WHAT YOU SHOULD DO: Write each entry out again, exactly as it is written.

INFORMATION GIVEN:

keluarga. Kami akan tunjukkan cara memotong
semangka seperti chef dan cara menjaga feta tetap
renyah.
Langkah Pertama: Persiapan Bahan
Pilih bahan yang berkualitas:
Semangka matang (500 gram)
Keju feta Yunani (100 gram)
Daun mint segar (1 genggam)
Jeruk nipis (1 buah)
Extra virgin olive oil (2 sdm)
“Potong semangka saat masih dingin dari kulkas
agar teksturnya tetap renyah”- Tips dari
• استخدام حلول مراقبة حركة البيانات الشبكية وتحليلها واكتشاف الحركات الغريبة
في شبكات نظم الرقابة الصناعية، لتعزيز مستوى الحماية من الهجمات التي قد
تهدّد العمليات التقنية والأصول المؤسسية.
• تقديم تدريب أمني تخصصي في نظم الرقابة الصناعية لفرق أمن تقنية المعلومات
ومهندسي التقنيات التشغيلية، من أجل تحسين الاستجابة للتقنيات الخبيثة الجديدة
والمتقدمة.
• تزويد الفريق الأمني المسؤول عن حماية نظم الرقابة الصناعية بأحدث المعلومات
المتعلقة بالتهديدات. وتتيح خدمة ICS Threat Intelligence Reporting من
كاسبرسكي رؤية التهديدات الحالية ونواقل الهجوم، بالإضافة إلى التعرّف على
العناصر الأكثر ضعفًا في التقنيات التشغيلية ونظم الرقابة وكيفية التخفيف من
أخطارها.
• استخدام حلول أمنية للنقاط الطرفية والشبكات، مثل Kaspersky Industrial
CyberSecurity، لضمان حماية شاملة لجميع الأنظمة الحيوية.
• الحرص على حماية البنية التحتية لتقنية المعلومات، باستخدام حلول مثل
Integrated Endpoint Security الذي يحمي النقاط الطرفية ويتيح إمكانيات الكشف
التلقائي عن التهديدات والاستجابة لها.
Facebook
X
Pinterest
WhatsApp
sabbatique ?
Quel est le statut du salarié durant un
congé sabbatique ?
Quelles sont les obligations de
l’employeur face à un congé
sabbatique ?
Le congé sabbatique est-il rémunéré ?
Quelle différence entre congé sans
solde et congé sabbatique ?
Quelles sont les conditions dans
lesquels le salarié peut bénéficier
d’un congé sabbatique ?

RESPONSE TO THE TASK:
keluarga. Kami akan tunjukkan cara memotong
semangka seperti chef dan cara menjaga feta tetap
renyah.
Langkah Pertama: Persiapan Bahan
Pilih bahan yang berkualitas:
Semangka matang (500 gram)
Keju feta Yunani (100 gram)
Daun mint segar (1 genggam)
Jeruk nipis (1 buah)
Extra virgin olive oil (2 sdm)
“Potong semangka saat masih dingin dari kulkas
agar teksturnya tetap renyah”- Tips dari
• استخدام حلول مراقبة حركة البيانات الشبكية وتحليلها واكتشاف الحركات الغريبة
في شبكات نظم الرقابة الصناعية، لتعزيز مستوى الحماية من الهجمات التي قد
تهدّد العمليات التقنية والأصول المؤسسية.
• تقديم تدريب أمني تخصصي في نظم الرقابة الصناعية لفرق أمن تقنية المعلومات
ومهندسي التقنيات التشغيلية، من أجل تحسين الاستجابة للتقنيات الخبيثة الجديدة
والمتقدمة.
• تزويد الفريق الأمني المسؤول عن حماية نظم الرقابة الصناعية بأحدث المعلومات
المتعلقة بالتهديدات. وتتيح خدمة ICS Threat Intelligence Reporting من
كاسبرسكي رؤية التهديدات الحالية ونواقل الهجوم، بالإضافة إلى التعرّف على
العناصر الأكثر ضعفًا في التقنيات التشغيلية ونظم الرقابة وكيفية التخفيف من
أخطارها.
• استخدام حلول أمنية للنقاط الطرفية والشبكات، مثل Kaspersky Industrial
CyberSecurity، لضمان حماية شاملة لجميع الأنظمة الحيوية.
• الحرص على حماية البنية التحتية لتقنية المعلومات، باستخدام حلول مثل
Integrated Endpoint Security الذي يحمي النقاط الطرفية ويتيح إمكانيات الكشف
التلقائي عن التهديدات والاستجابة لها.
Facebook
X
Pinterest
WhatsApp
sabbatique ?
Quel est le statut du salarié durant un
congé sabbatique ?
Quelles sont les obligations de
l’employeur face à un congé
sabbatique ?
Le congé sabbatique est-il rémunéré ?
Quelle différence entre congé sans
solde et congé sabbatique ?
Quelles sont les conditions dans
lesquels le salarié peut bénéficier
d’un congé sabbatique ?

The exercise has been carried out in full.